Monday, September 30, 2019

Critical investigations, trials and reviews

So, we may well not find any purely good ideas.  That doesn't mean that all ideas or paths are equal. I have found, along with others, that sitting still and quiet for 10 minutes, helps keep me grounded. Recently, I mentioned Prof. Willoughby Britton of Brown University and the investigations of her lab into downsides of meditation practice.  I quoted her last name incorrectly but Britton is the correct name. She and her colleagues have been looking into "challenging experiences" that meditation practices have produced in some people.  

I am interested in similarities and differences between Buddhist, especially Tibetan, practices, Quaker approaches and secular US practices.  Dr. Britton is a neuroscientist but Buddhist and Quaker practices relate deeply to religious ideas. The book "The Body Keeps the Score" by Harvard psychiatrist Bessel van der Kolk is about trauma, especially military and sexual trauma. He emphasizes that ideas of what hurts people and what heals them have changed quite a bit since the Civil War.  We are more or less moving from blaming and punishing to nurturing.  

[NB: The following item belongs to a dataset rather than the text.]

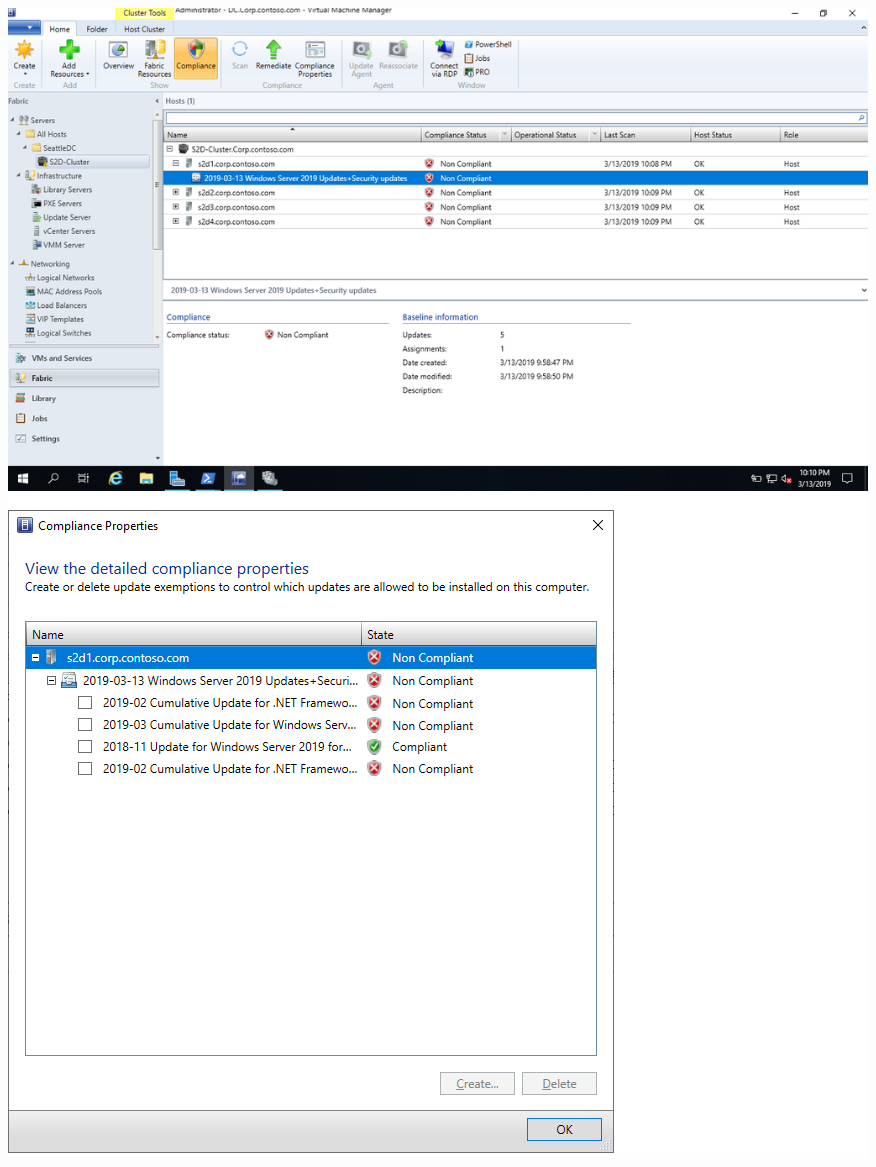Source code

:![](/Scenarios/S2D%20and%20SCVMM%202019/Screenshots/Compliance-NonCompliant1.png)

![](/Scenarios/S2D%20and%20SCVMM%202019/Screenshots/Compliance-NonCompliant2.png)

I think so far that ideas about difficulties with meditation have focused on emerging unpleasant, frightening memories in the mind of the meditator.  I suspect that at some future time, changes in one's drive and ambition may be noted. Of course, as one ages, it may well be that some goals no longer have the draw that they did. I see articles about difficulties with capitalism, commercialization and money being the basis of so much of our lives.  I suspect it is easier to imagine some wonderland of milk and honey than it is to actually live without hard work, disappointments and aging. I hope we don't mistakenly worsen the quality of life while searching for better paths.